#### Brief
Can you recast the records from the line with "or to the right of the person" through the line with "A: No, there are no fishermen.", both ends included, as a numbered list with blank lines omitted?

#### Material for the task

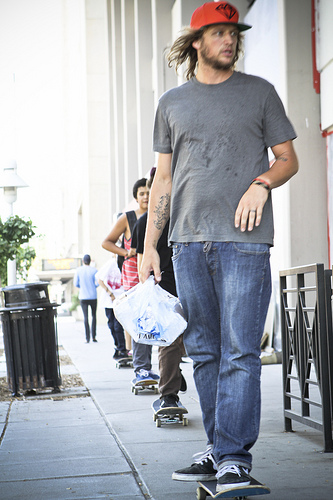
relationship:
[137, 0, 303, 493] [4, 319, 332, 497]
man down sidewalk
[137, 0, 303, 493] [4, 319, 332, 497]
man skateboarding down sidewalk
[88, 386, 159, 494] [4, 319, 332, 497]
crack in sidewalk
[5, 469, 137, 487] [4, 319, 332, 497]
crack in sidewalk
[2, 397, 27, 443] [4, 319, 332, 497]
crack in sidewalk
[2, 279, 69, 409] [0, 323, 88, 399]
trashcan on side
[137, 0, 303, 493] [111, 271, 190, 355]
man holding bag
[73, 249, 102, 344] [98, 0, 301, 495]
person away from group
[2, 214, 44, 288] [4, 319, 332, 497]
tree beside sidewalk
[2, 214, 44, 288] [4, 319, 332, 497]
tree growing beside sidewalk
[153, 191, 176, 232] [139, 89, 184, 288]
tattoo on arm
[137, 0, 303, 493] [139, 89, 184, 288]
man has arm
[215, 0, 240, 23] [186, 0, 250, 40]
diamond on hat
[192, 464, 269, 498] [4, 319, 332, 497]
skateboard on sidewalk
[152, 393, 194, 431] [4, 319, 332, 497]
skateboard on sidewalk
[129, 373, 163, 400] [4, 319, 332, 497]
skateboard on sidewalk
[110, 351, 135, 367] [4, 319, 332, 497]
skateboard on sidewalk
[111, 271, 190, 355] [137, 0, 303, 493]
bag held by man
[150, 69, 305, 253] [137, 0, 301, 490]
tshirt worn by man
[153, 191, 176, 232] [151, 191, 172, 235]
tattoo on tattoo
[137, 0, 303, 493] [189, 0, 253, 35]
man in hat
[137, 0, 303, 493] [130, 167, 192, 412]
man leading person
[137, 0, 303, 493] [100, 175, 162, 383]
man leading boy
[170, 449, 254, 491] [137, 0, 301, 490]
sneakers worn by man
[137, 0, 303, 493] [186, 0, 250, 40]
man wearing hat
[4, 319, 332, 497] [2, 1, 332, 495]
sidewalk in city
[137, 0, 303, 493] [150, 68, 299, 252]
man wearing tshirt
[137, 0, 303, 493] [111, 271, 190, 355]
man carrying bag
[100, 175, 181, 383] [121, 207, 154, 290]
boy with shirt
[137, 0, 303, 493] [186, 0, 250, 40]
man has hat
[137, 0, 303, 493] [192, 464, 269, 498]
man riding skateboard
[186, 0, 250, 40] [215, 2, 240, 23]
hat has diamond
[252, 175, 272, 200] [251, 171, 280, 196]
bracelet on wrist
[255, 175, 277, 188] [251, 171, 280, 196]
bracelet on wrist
---
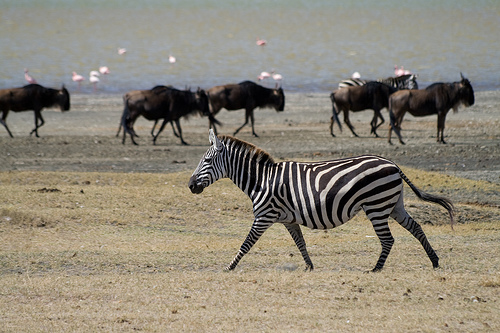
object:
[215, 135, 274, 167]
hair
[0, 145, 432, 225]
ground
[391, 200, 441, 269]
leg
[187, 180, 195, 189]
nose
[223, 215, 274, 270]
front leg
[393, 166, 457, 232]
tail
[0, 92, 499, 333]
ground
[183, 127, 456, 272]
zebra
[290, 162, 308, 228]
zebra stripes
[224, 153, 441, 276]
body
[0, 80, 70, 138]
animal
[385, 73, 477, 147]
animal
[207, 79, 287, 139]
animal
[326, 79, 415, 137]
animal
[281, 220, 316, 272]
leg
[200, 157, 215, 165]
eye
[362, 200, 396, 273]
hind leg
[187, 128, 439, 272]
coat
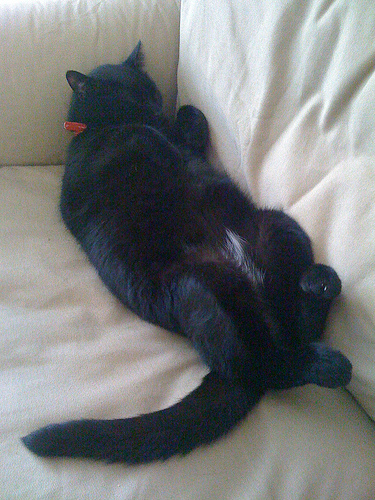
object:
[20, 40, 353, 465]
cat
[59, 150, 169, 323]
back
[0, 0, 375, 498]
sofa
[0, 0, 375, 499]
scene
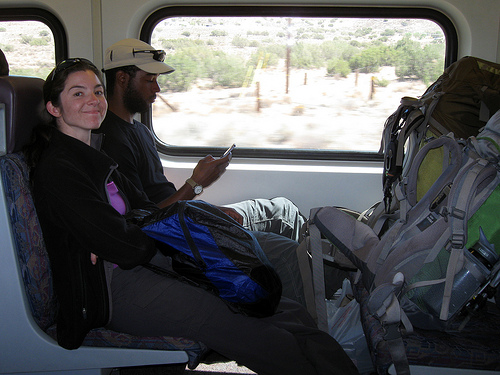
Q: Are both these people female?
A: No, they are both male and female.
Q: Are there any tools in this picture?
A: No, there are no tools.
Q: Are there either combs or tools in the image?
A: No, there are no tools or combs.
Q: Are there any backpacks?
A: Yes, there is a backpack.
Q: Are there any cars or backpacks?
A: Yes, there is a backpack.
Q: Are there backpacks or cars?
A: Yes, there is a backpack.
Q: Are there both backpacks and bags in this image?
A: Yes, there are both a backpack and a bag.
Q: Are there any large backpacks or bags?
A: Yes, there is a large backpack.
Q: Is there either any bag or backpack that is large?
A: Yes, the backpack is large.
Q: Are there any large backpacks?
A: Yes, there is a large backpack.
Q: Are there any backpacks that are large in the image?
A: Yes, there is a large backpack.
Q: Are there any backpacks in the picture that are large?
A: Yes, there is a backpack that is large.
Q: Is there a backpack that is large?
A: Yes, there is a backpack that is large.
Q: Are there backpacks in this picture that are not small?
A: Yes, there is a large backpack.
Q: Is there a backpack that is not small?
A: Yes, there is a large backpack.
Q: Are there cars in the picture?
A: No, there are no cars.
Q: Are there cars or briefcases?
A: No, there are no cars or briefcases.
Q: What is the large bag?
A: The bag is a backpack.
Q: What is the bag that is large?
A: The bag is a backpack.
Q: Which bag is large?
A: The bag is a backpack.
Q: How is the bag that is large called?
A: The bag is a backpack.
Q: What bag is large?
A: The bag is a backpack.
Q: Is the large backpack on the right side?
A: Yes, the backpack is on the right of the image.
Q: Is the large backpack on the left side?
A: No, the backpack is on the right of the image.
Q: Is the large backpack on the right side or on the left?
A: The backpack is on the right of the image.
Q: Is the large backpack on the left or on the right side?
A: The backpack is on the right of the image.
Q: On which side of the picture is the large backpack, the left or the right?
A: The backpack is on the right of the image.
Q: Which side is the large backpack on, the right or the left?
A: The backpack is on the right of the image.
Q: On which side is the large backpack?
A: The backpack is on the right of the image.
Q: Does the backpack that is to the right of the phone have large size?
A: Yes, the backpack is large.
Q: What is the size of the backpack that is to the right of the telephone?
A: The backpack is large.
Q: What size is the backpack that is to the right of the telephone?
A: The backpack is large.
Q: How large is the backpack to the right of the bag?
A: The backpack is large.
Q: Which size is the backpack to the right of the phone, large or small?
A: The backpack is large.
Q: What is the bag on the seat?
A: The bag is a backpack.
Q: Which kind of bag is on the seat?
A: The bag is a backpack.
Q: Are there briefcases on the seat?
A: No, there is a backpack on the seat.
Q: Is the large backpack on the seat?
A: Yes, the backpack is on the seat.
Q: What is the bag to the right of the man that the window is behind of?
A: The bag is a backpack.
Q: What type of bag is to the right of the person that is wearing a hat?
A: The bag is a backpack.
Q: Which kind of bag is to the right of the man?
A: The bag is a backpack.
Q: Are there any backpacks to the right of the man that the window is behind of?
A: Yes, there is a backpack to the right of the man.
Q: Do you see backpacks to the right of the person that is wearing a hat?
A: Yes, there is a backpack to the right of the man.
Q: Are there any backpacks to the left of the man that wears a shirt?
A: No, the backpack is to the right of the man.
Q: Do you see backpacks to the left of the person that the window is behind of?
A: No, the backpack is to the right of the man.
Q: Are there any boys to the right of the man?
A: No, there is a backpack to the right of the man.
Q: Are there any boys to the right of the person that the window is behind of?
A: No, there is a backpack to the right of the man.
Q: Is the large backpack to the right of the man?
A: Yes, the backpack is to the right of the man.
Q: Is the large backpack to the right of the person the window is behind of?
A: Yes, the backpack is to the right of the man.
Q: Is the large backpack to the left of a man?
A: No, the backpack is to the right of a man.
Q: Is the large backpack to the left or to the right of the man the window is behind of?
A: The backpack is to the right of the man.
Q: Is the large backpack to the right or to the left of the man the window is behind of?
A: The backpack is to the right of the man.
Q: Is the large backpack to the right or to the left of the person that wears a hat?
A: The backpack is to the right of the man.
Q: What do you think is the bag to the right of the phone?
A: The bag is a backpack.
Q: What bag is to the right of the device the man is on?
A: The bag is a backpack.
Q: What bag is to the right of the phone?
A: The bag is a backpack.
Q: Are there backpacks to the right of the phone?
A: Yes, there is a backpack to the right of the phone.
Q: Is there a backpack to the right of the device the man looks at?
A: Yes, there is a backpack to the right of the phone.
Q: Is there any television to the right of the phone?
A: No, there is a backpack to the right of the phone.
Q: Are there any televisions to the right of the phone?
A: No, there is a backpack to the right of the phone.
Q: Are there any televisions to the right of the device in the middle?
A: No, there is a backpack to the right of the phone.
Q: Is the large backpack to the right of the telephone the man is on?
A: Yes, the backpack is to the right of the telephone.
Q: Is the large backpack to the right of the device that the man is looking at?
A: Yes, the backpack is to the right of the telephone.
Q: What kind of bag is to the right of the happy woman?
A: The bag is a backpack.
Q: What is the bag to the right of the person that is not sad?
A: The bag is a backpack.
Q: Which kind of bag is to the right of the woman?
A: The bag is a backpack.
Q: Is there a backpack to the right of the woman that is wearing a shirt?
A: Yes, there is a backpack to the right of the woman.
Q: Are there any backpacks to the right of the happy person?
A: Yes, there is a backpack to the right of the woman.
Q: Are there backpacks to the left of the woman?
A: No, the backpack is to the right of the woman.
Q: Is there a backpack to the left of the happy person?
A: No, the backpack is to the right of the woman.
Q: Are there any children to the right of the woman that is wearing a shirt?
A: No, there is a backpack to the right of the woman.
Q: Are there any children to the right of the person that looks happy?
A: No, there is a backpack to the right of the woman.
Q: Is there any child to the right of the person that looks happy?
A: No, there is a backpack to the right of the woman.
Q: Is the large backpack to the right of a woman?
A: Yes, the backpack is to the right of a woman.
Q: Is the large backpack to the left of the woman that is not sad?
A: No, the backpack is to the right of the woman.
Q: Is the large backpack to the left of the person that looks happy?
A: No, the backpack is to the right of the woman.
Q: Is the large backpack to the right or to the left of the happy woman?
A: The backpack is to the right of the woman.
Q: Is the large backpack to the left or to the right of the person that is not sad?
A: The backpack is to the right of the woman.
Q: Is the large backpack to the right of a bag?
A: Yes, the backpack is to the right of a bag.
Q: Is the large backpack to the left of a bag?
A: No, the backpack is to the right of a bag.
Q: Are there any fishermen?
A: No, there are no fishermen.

#### Problem solution
1. Q: Is the large backpack to the left or to the right of the person that is not sad?
2. A: The backpack is to the right of the woman.
3. Q: Is the large backpack to the right of a bag?
4. A: Yes, the backpack is to the right of a bag.
5. Q: Is the large backpack to the left of a bag?
6. A: No, the backpack is to the right of a bag.
7. Q: Are there any fishermen?
8. A: No, there are no fishermen.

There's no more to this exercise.